EXERCISE: Could you update these records so that every "NT$" becomes "TWD" and nothing else changes?
*****
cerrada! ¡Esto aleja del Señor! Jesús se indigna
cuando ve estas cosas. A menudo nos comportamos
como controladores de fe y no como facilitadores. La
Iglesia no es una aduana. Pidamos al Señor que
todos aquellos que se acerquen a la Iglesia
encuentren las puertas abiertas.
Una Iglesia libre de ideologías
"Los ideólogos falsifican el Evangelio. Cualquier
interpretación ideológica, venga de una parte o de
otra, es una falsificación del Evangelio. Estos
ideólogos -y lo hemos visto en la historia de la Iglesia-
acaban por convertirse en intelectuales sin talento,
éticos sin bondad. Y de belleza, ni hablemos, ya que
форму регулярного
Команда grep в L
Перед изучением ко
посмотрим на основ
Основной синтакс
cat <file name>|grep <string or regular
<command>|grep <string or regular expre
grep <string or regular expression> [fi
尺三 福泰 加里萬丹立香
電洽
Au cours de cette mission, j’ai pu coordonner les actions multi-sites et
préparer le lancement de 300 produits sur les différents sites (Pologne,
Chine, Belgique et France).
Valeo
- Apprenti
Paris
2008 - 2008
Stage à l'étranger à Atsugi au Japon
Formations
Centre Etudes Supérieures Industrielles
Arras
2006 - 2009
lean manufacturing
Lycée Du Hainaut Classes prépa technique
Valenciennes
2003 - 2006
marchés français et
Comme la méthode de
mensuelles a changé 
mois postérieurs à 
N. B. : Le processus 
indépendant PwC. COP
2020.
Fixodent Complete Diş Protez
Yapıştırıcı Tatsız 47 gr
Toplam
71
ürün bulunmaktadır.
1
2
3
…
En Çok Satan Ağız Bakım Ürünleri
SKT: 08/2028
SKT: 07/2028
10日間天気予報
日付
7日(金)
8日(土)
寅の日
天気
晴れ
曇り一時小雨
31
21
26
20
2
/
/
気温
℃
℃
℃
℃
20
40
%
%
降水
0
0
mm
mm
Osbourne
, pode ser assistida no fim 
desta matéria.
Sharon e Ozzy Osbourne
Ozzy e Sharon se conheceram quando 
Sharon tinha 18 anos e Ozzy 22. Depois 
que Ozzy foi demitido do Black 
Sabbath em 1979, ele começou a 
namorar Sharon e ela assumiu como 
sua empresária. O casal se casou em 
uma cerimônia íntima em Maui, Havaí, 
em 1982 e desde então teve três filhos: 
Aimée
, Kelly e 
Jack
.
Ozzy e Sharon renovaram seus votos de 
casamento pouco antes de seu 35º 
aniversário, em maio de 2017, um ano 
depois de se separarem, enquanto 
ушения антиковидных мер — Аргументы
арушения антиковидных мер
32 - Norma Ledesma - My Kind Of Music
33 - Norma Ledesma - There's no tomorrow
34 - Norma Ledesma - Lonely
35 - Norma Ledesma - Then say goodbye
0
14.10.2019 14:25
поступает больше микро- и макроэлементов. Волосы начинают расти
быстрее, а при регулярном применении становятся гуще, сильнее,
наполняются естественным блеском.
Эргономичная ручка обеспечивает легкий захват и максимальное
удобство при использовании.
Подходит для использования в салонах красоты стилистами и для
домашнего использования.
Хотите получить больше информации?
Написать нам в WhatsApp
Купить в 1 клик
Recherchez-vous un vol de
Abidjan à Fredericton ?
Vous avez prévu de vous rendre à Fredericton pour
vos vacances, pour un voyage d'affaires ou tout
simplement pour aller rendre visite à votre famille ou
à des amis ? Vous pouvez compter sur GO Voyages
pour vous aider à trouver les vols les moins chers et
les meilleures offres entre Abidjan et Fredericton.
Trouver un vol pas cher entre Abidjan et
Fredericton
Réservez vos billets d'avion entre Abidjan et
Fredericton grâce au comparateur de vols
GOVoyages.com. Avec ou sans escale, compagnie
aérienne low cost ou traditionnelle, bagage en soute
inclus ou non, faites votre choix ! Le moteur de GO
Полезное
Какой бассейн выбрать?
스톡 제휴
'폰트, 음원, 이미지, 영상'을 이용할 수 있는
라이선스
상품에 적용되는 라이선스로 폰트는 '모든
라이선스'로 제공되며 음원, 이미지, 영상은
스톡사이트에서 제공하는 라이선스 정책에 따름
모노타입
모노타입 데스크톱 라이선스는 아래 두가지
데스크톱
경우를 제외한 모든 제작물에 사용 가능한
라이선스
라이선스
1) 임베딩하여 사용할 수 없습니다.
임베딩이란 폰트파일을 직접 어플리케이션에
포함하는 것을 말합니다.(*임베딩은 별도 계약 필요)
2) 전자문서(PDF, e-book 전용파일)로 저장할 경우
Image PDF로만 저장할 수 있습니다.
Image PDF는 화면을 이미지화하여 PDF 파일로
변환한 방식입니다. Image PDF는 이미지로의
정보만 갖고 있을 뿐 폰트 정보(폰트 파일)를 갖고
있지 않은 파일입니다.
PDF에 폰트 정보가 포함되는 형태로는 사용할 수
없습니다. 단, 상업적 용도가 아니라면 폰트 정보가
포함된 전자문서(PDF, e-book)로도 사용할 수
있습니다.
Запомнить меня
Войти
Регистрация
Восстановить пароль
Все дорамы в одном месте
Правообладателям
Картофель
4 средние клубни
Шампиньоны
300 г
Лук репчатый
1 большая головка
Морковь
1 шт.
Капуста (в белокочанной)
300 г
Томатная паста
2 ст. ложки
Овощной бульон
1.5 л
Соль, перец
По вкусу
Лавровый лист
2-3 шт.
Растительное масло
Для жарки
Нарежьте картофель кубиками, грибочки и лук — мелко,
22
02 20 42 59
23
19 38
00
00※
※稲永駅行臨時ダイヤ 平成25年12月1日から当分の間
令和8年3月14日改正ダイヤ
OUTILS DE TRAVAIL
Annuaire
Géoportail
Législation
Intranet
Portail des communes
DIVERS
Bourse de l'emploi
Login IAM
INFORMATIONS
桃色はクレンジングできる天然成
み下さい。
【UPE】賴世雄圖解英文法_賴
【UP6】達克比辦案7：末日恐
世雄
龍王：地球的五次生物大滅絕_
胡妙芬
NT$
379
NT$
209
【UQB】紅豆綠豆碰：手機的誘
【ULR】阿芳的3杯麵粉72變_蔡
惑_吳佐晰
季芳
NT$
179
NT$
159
*****
PROBLEM SOLUTION:
cerrada! ¡Esto aleja del Señor! Jesús se indigna
cuando ve estas cosas. A menudo nos comportamos
como controladores de fe y no como facilitadores. La
Iglesia no es una aduana. Pidamos al Señor que
todos aquellos que se acerquen a la Iglesia
encuentren las puertas abiertas.
Una Iglesia libre de ideologías
"Los ideólogos falsifican el Evangelio. Cualquier
interpretación ideológica, venga de una parte o de
otra, es una falsificación del Evangelio. Estos
ideólogos -y lo hemos visto en la historia de la Iglesia-
acaban por convertirse en intelectuales sin talento,
éticos sin bondad. Y de belleza, ni hablemos, ya que
форму регулярного
Команда grep в L
Перед изучением ко
посмотрим на основ
Основной синтакс
cat <file name>|grep <string or regular
<command>|grep <string or regular expre
grep <string or regular expression> [fi
尺三 福泰 加里萬丹立香
電洽
Au cours de cette mission, j’ai pu coordonner les actions multi-sites et
préparer le lancement de 300 produits sur les différents sites (Pologne,
Chine, Belgique et France).
Valeo
- Apprenti
Paris
2008 - 2008
Stage à l'étranger à Atsugi au Japon
Formations
Centre Etudes Supérieures Industrielles
Arras
2006 - 2009
lean manufacturing
Lycée Du Hainaut Classes prépa technique
Valenciennes
2003 - 2006
marchés français et
Comme la méthode de
mensuelles a changé 
mois postérieurs à 
N. B. : Le processus 
indépendant PwC. COP
2020.
Fixodent Complete Diş Protez
Yapıştırıcı Tatsız 47 gr
Toplam
71
ürün bulunmaktadır.
1
2
3
…
En Çok Satan Ağız Bakım Ürünleri
SKT: 08/2028
SKT: 07/2028
10日間天気予報
日付
7日(金)
8日(土)
寅の日
天気
晴れ
曇り一時小雨
31
21
26
20
2
/
/
気温
℃
℃
℃
℃
20
40
%
%
降水
0
0
mm
mm
Osbourne
, pode ser assistida no fim 
desta matéria.
Sharon e Ozzy Osbourne
Ozzy e Sharon se conheceram quando 
Sharon tinha 18 anos e Ozzy 22. Depois 
que Ozzy foi demitido do Black 
Sabbath em 1979, ele começou a 
namorar Sharon e ela assumiu como 
sua empresária. O casal se casou em 
uma cerimônia íntima em Maui, Havaí, 
em 1982 e desde então teve três filhos: 
Aimée
, Kelly e 
Jack
.
Ozzy e Sharon renovaram seus votos de 
casamento pouco antes de seu 35º 
aniversário, em maio de 2017, um ano 
depois de se separarem, enquanto 
ушения антиковидных мер — Аргументы
арушения антиковидных мер
32 - Norma Ledesma - My Kind Of Music
33 - Norma Ledesma - There's no tomorrow
34 - Norma Ledesma - Lonely
35 - Norma Ledesma - Then say goodbye
0
14.10.2019 14:25
поступает больше микро- и макроэлементов. Волосы начинают расти
быстрее, а при регулярном применении становятся гуще, сильнее,
наполняются естественным блеском.
Эргономичная ручка обеспечивает легкий захват и максимальное
удобство при использовании.
Подходит для использования в салонах красоты стилистами и для
домашнего использования.
Хотите получить больше информации?
Написать нам в WhatsApp
Купить в 1 клик
Recherchez-vous un vol de
Abidjan à Fredericton ?
Vous avez prévu de vous rendre à Fredericton pour
vos vacances, pour un voyage d'affaires ou tout
simplement pour aller rendre visite à votre famille ou
à des amis ? Vous pouvez compter sur GO Voyages
pour vous aider à trouver les vols les moins chers et
les meilleures offres entre Abidjan et Fredericton.
Trouver un vol pas cher entre Abidjan et
Fredericton
Réservez vos billets d'avion entre Abidjan et
Fredericton grâce au comparateur de vols
GOVoyages.com. Avec ou sans escale, compagnie
aérienne low cost ou traditionnelle, bagage en soute
inclus ou non, faites votre choix ! Le moteur de GO
Полезное
Какой бассейн выбрать?
스톡 제휴
'폰트, 음원, 이미지, 영상'을 이용할 수 있는
라이선스
상품에 적용되는 라이선스로 폰트는 '모든
라이선스'로 제공되며 음원, 이미지, 영상은
스톡사이트에서 제공하는 라이선스 정책에 따름
모노타입
모노타입 데스크톱 라이선스는 아래 두가지
데스크톱
경우를 제외한 모든 제작물에 사용 가능한
라이선스
라이선스
1) 임베딩하여 사용할 수 없습니다.
임베딩이란 폰트파일을 직접 어플리케이션에
포함하는 것을 말합니다.(*임베딩은 별도 계약 필요)
2) 전자문서(PDF, e-book 전용파일)로 저장할 경우
Image PDF로만 저장할 수 있습니다.
Image PDF는 화면을 이미지화하여 PDF 파일로
변환한 방식입니다. Image PDF는 이미지로의
정보만 갖고 있을 뿐 폰트 정보(폰트 파일)를 갖고
있지 않은 파일입니다.
PDF에 폰트 정보가 포함되는 형태로는 사용할 수
없습니다. 단, 상업적 용도가 아니라면 폰트 정보가
포함된 전자문서(PDF, e-book)로도 사용할 수
있습니다.
Запомнить меня
Войти
Регистрация
Восстановить пароль
Все дорамы в одном месте
Правообладателям
Картофель
4 средние клубни
Шампиньоны
300 г
Лук репчатый
1 большая головка
Морковь
1 шт.
Капуста (в белокочанной)
300 г
Томатная паста
2 ст. ложки
Овощной бульон
1.5 л
Соль, перец
По вкусу
Лавровый лист
2-3 шт.
Растительное масло
Для жарки
Нарежьте картофель кубиками, грибочки и лук — мелко,
22
02 20 42 59
23
19 38
00
00※
※稲永駅行臨時ダイヤ 平成25年12月1日から当分の間
令和8年3月14日改正ダイヤ
OUTILS DE TRAVAIL
Annuaire
Géoportail
Législation
Intranet
Portail des communes
DIVERS
Bourse de l'emploi
Login IAM
INFORMATIONS
桃色はクレンジングできる天然成
み下さい。
【UPE】賴世雄圖解英文法_賴
【UP6】達克比辦案7：末日恐
世雄
龍王：地球的五次生物大滅絕_
胡妙芬
TWD
379
TWD
209
【UQB】紅豆綠豆碰：手機的誘
【ULR】阿芳的3杯麵粉72變_蔡
惑_吳佐晰
季芳
TWD
179
TWD
159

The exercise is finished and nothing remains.